Deterministic IDs prevent LLM hallucination
Instead of asking the LLM to generate component IDs, I derive them from the field name: currencyinput-gross_salary. The agent picks the component type and field name; the ID follows deterministically.
Data binding eliminates a whole class of bugs
When the component doesn't manage its own state, you can't get out of sync between what the UI shows and what the server knows. The DataModel is the single source of truth.
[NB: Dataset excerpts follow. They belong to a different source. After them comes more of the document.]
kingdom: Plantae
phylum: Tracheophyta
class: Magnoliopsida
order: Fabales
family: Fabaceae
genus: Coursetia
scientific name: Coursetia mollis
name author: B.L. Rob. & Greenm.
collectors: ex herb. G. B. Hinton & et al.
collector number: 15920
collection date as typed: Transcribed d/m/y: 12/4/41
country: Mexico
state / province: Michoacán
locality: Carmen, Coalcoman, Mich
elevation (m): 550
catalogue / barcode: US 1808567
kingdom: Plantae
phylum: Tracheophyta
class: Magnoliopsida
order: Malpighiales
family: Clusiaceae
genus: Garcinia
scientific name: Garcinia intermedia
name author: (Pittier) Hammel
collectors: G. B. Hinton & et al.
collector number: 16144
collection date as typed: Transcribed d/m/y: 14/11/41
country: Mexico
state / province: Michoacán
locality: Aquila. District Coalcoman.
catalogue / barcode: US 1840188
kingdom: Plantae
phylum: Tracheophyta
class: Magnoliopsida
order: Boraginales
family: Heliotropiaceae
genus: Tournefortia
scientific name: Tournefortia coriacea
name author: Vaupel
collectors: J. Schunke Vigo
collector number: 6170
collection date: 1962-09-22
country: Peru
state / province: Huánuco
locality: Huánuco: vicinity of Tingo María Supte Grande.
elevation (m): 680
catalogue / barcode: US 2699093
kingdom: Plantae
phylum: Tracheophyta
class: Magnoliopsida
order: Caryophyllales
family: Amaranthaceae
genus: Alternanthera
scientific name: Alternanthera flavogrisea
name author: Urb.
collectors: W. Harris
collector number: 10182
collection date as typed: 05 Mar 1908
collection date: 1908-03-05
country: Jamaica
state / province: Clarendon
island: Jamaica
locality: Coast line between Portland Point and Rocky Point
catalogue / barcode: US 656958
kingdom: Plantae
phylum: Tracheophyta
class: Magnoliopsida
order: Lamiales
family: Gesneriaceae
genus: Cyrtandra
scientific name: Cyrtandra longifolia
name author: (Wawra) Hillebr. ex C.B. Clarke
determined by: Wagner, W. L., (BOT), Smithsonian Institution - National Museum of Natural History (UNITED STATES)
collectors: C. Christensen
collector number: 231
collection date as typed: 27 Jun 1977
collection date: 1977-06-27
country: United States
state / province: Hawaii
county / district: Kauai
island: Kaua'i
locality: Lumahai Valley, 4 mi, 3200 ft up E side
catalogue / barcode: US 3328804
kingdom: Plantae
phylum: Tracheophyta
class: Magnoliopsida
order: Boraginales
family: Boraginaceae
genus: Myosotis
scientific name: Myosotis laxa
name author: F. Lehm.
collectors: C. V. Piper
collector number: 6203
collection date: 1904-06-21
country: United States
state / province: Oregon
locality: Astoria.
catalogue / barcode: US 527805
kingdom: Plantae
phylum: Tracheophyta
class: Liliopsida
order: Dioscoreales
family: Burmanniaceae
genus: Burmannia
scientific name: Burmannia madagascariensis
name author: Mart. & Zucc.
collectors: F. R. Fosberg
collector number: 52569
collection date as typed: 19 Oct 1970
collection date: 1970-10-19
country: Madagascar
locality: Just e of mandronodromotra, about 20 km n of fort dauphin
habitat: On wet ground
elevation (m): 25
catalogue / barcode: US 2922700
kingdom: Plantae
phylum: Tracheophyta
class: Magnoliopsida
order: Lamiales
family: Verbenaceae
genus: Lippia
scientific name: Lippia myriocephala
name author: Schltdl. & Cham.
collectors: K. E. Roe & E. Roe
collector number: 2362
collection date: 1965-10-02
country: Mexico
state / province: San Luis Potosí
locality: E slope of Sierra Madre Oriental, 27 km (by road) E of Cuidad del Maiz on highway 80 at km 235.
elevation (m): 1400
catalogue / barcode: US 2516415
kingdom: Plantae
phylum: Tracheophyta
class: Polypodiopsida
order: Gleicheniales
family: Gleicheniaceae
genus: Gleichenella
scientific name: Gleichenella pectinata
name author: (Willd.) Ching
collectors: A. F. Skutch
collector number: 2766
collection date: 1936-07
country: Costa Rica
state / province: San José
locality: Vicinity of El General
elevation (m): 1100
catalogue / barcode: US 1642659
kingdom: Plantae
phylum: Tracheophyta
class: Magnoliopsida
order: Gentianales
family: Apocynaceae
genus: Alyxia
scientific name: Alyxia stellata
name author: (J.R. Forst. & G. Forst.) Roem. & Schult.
Streaming changes perceived performance
Even though the agent still takes a few seconds to respond, the createSurface message arrives instantly. The client can show the surface frame while waiting for the component data.
Try It Out
The full source code is on GitHub: jay-1799/a2ui-nextjs-demo
You'll need AWS credentials with Bedrock access (Claude Sonnet 4). Clone the repo, add your credentials to .env.local, and run npm run dev.
The A2UI spec is at a2ui.org — it's still evolving (v0.9 draft), but the core concepts are solid and worth understanding if you're building agent-driven interfaces.